A family of fatty acid transporters conserved from mycobacterium to man

Abstract

Long chain fatty acids (LCFAs) are an important source of energy for most organisms. They also function as blood hormones, regulating key metabolic functions such as hepatic glucose production. Although LCFAs can diffuse through the hydrophobic core of the plasma membrane into cells, this nonspecific transport cannot account for the high affinity and specific transport of LCFAs exhibited by cells such as cardiac muscle, hepatocytes, and adipocytes. Transport of LCFAs across the plasma membrane is facilitated by fatty acid transport protein (FATP), a plasma membrane protein that increases LCFA uptake when expressed in cultured mammalian cells [Schaffer, J. E. & Lodish, H. F. (1994) Cell 79, 427-436]. Here, we report the identification of four novel murine FATPs, one of which is expressed exclusively in liver and another only in liver and kidney. Both genes increase fatty acid uptake when expressed in mammalian cells.
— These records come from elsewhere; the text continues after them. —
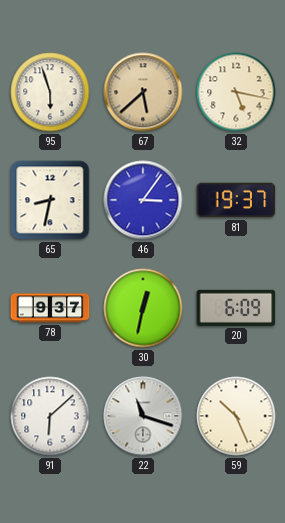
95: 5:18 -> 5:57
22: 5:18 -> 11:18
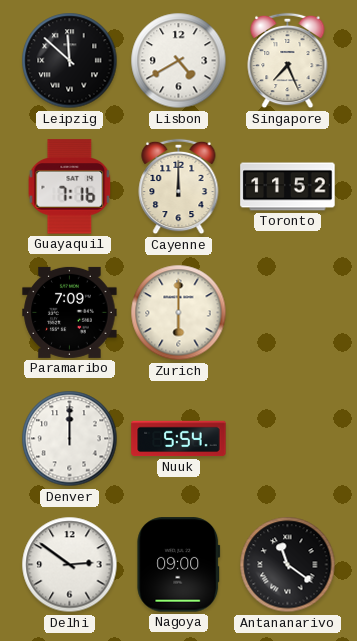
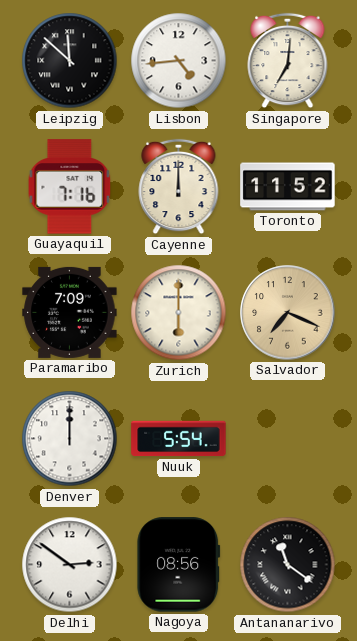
Lisbon: 4:40 -> 4:44
Singapore: 7:26 -> 7:01
Salvador: none -> 7:19
Nagoya: 09:00 -> 08:56
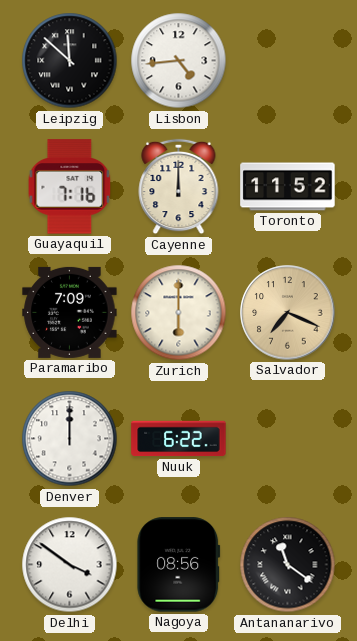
Singapore: 7:01 -> none
Nuuk: 5:54 -> 6:22
Delhi: 2:51 -> 3:51
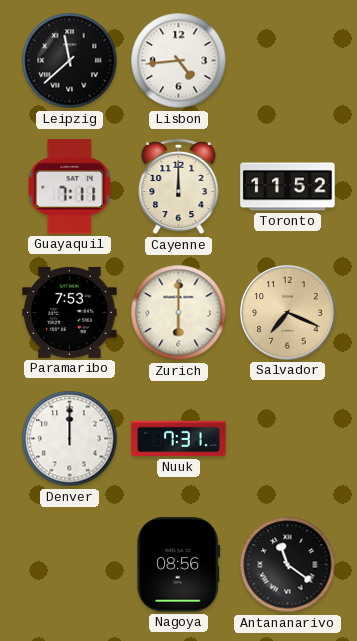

All five murine FATPs have homologues in humans in addition to a sixth FATP gene. FATPs are found in such diverse organisms as Fugu rubripes, Caenorhabditis elegans, Drosophila melanogaster, Saccharomyces cerevisiae, and Mycobacterium tuberculosis. The function of the FATP gene family is conserved throughout evolution as the C. elegans and mycobacterial FATPs facilitate LCFA uptake when overexpressed in COS cells or Escherichia coli, respectively. The identification of this evolutionary conserved fatty acid transporter family will allow us to gain a better understanding of the mechanisms whereby LCFAs traverse the lipid bilayer as well as yield insight into the control of energy homeostasis and its dysregulation in diseases such as diabetes and obesity.

Figure 1

Sequence alignment of FATP clones.

Figure 2

LCFA uptake assays. (A) COS cells were cotransfected using the DEAE-dextran method with the mammalian expression vectors pCDNA-CD2 either alone (Control) or in combination with one of the FATP-containing expression vectors (pCDNA-mmFATP1, pCDNA-mmFATP2, or pCMV-SPORT2-mmFATP5) as described in Materials and Methods. COS cells were gated on FSC and side scatter, and the results shown represent >10,000 cells. Cells exhibiting >300 CD2 fluorescence units (vertical line) representing ≈15% of all cells were deemed CD2 positive. (B) As in A, COS cells were cotransfected with pCDNA-CD2 either alone (Control) or in combination with one of the FATP-containing expression vectors (pCDNA-mmFATP1, pCDNA-mmFATP2, pCMV-SPORT2-mmFATP5, or pCDNA-ceFATPb). The mean BODIPY-FA fluorescence of the CD2-positive cells is plotted; results shown represent the average of three experiments, each consisting of >50,000 COS cells. Note that a logarithmic scale is used on the ordinate. (C) The full-length coding region of mtFATP (squares) and a control protein (TFE3; circles) were subcloned into the inducible, prokaryotic expression vector pET (Novagen). Expression was induced (solid symbols) with 1 mM isopropyl β-d-thiogalactoside for 1 hr or cells were left uninduced (open symbols). Data points were done in triplicate and counts were normalized to the number of bacteria as determined by OD₆₀₀.

Figure 3

Northern blot analysis of murine FATP expression was analyzed using poly(A) mRNA blots (CLONTECH). Probes for each of the FATPs were derived from the 3′ untranslated repeat regions of each gene and were <60% identical in sequence.

Figure 4

Complete and partial sequences for FATP genes from human, rat, mouse, puffer fish, D. melanogaster, C. elegans, S. cerevisiae, and M. tuberculosis were aligned using ClustalX. Based on these data, a phylogenetic tree was generated using TreeViewPPC. The bar indicates the number of substitutions per residue, i.e., 0.1 corresponds to a distance of 10 substitutions per 100 residues.